Republicans say the Senate bills are filled with empty promises. Even if they were enacted over GOP opposition, they would be subject to across-the-board cuts known as sequestration that would bring them down to the $967 billion level embraced by Republicans. Sequestration is required because Congress and Obama have failed to follow up a 2011 budget pact with deficit cuts other than a bitterly fought tax increase on upper-bracket earners.
Democrats say that Republicans are offering empty promises as well — to defense hawks upset by sequestration. The House GOP increases to the Pentagon would be automatically rolled back through sequestration, as would Senate Democrats' efforts to increase domestic programs.
By contrast, the House measures revealed Tuesday are laced with painful cuts. While the FBI is exempted, NASA would absorb an almost $1 billion cut below 2013 levels. Spending on federal buildings would be cut $2.4 billion below Obama's request and the U.S. Marshals Service, the federal prison system and the Drug Enforcement Administration would also have to absorb cuts.

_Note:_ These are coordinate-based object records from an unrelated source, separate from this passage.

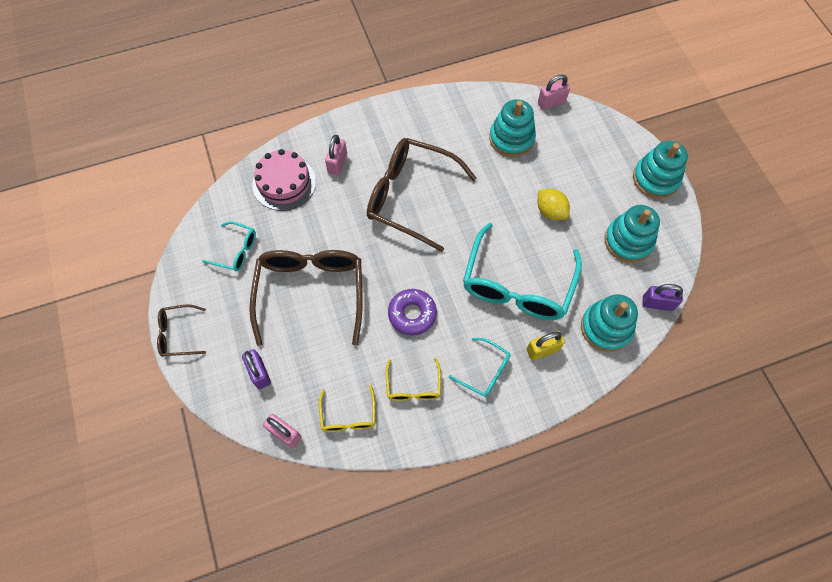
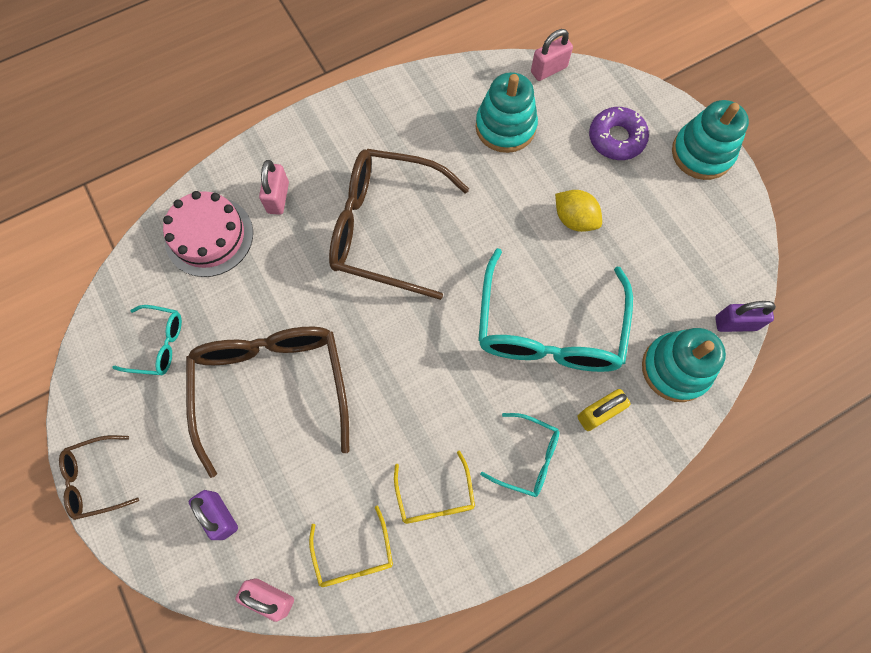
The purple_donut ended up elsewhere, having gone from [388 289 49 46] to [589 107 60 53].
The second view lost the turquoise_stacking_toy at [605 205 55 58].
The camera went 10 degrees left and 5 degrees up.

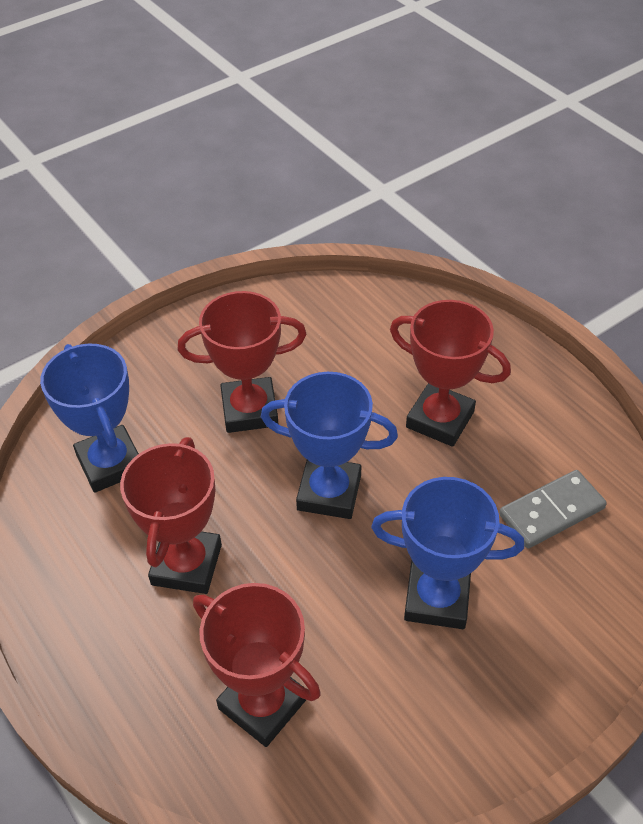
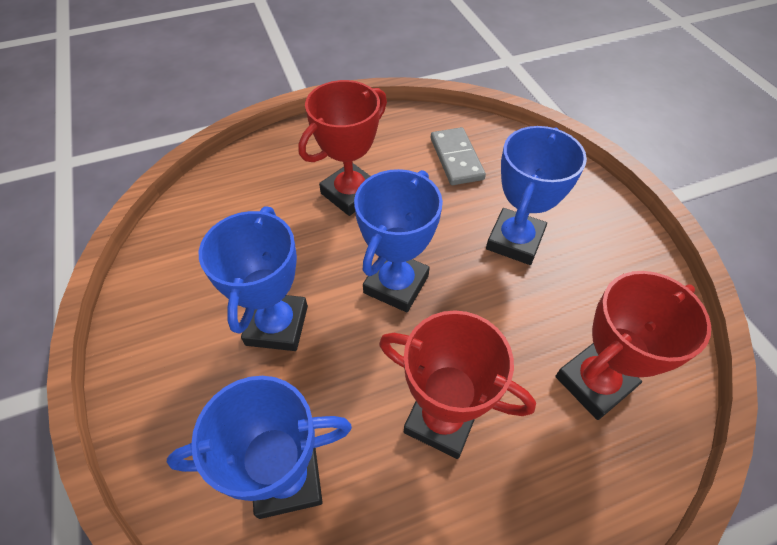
What was the red_trophy at [178 291 129 142] turned into the blue_trophy at [199 206 109 145].
The camera went 75 degrees left and 5 degrees up.

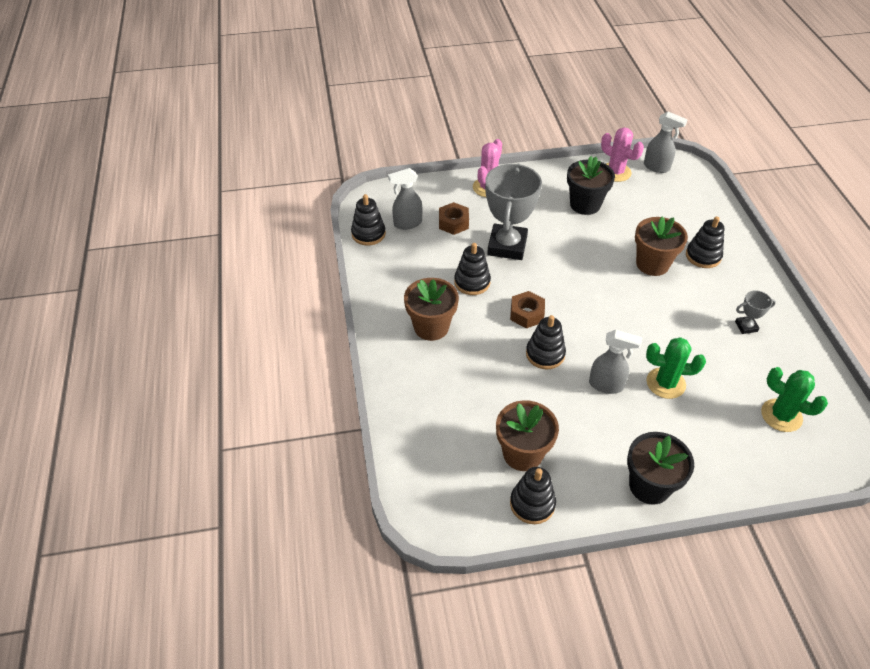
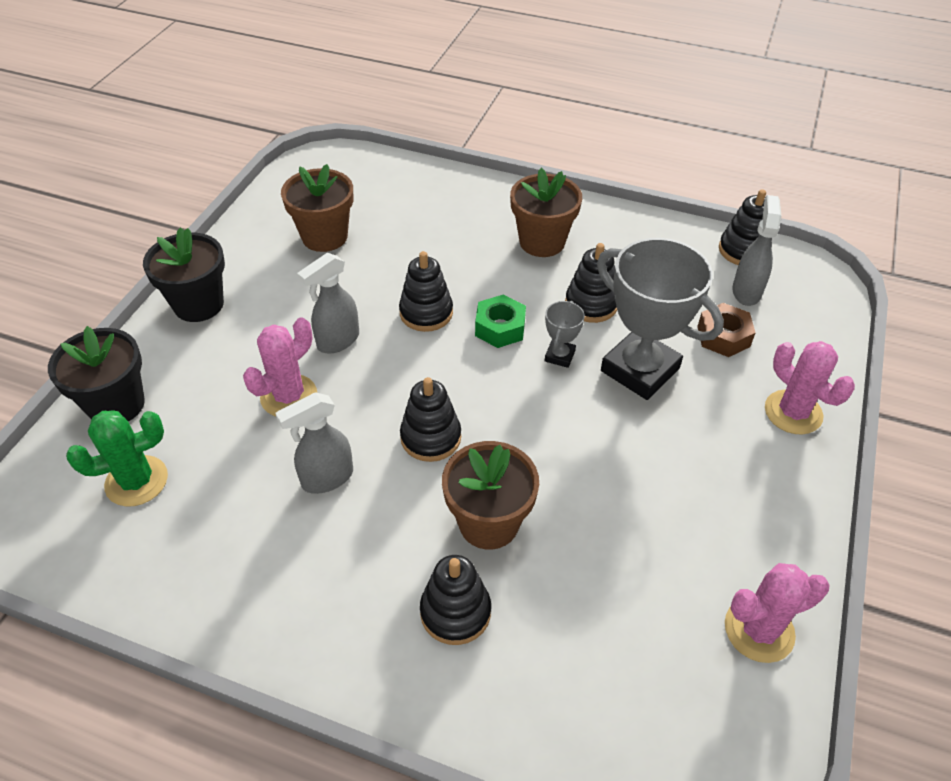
What was the brown_nut at [510 291 35 37] turned into the green_nut at [475 294 51 54].
The black_stacking_toy ended up elsewhere, having gone from [510 467 46 57] to [400 377 61 85].
The black_flower_pot ended up elsewhere, having gone from [567 156 48 59] to [48 326 97 96].
The grey_spray_bottle ended up elsewhere, having gone from [644 112 44 61] to [275 392 78 102].
What was the green_cactus at [646 337 60 62] turned into the pink_cactus at [243 317 74 99].
The grey_trophy ended up elsewhere, having gone from [735 290 41 44] to [545 301 40 67].
The camera went 120 degrees right and 0 degrees up.

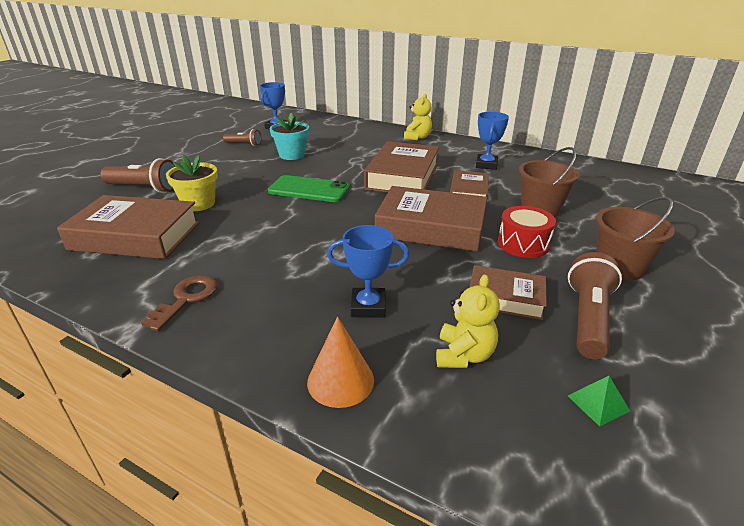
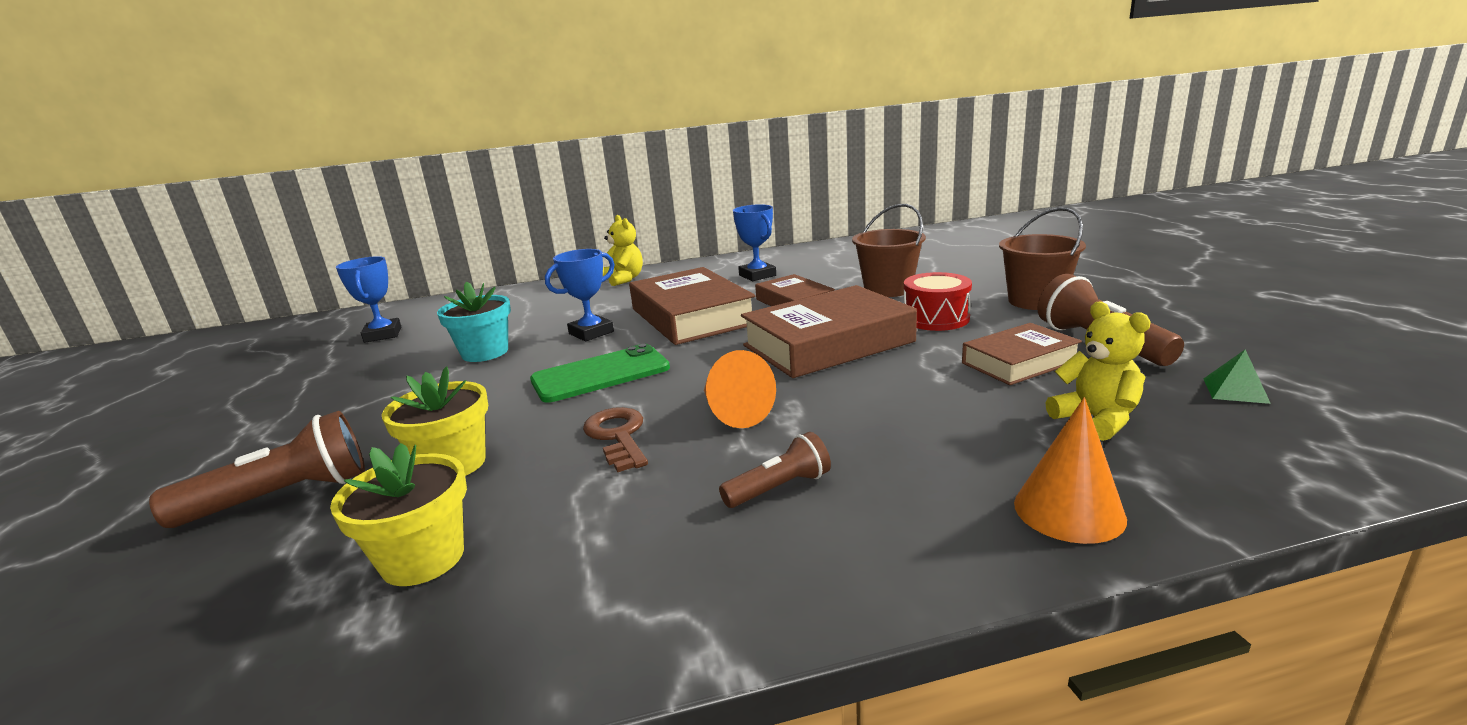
Where the brown_book stood at [57 195 143 64], the yellow_flower_pot came to stand at [330 443 137 143].
The brown_key ended up elsewhere, having gone from [141 275 77 56] to [583 407 65 65].
The brown_flashlight ended up elsewhere, having gone from [223 129 38 17] to [719 432 112 76].
The blue_trophy ended up elsewhere, having gone from [327 225 82 93] to [545 249 70 92].
The second view gained the orange_cone at [704 350 72 78].
The camera went 40 degrees left and 10 degrees down.

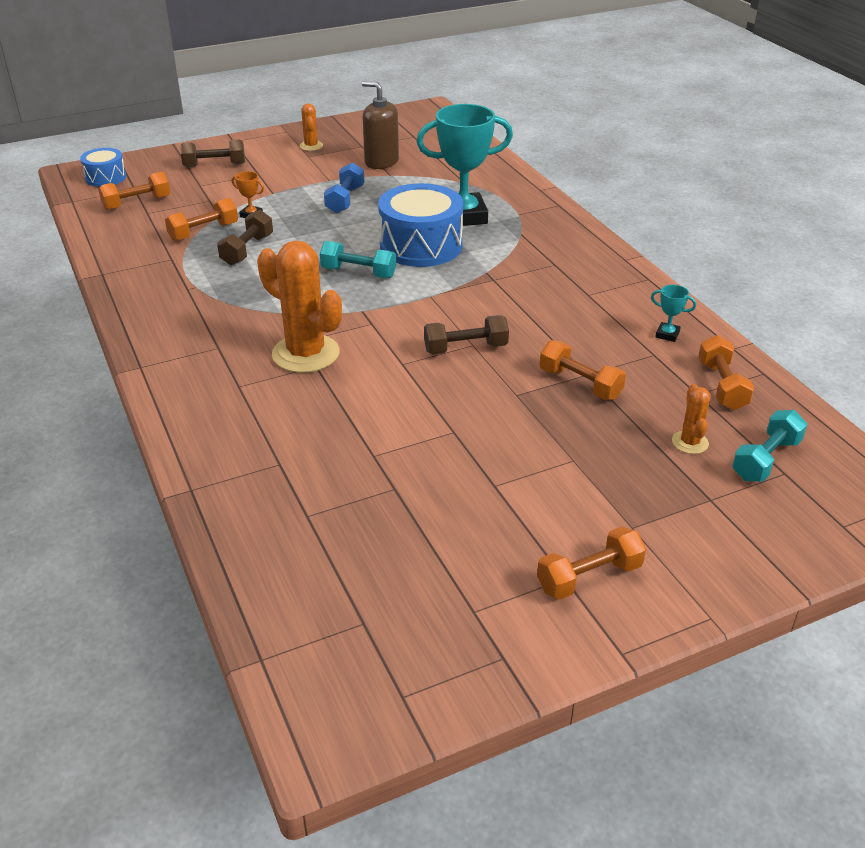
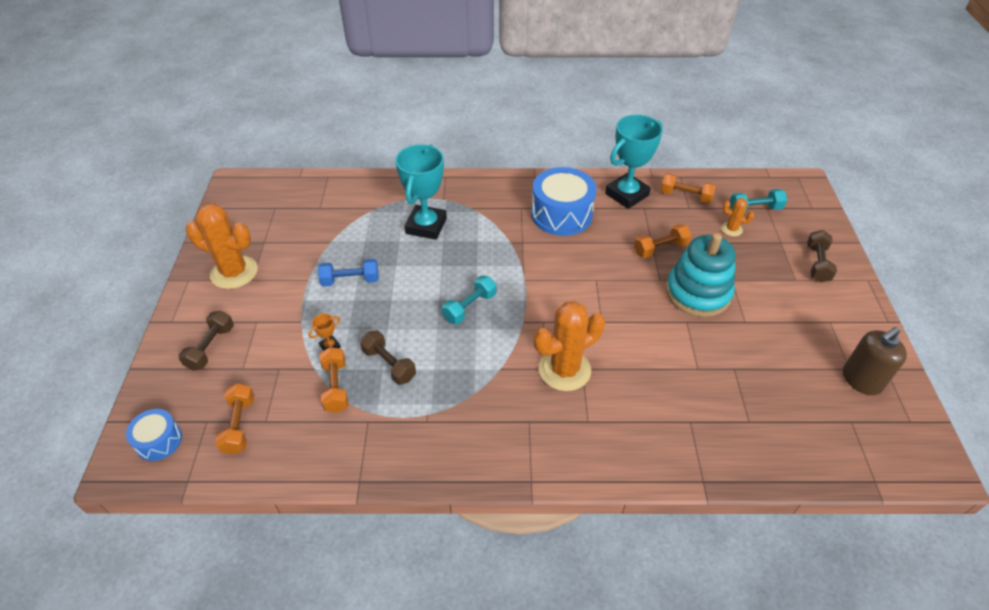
The size of the orange_cactus at [300 103 23 48] changed by a factor of 2.08.
The blue_dumbbell at [324 162 41 51] ended up facing another way, 45 degrees counterclockwise from before.
The brown_soap_dispenser ended up elsewhere, having gone from [362 81 37 88] to [843 327 64 68].
The blue_drum ended up elsewhere, having gone from [378 183 85 84] to [531 167 66 69].
The brown_dumbbell ended up elsewhere, having gone from [424 315 85 40] to [807 230 30 52].
The second view lost the orange_dumbbell at [537 527 109 73].
The size of the turquoise_trophy at [651 285 45 57] changed by a factor of 2.48.
The turquoise_dumbbell at [732 410 75 72] ended up facing another way, 75 degrees counterclockwise from before.
The second view gained the turquoise_stacking_toy at [666 233 70 84].
The camera went 65 degrees left and 10 degrees up.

"At some point, there is no 'doing more with less,'" said Rep. Debbie Wasserman Schultz, D-Fla. "There is only less."
Absent a broader agreement on the budget, the rival chambers of Congress are on a collision course facing a potential government shutdown when current-year funding runs out on Sept. 30. A shutdown is unlikely, but avoiding one would require a stopgap funding measure to keep the government running after that date.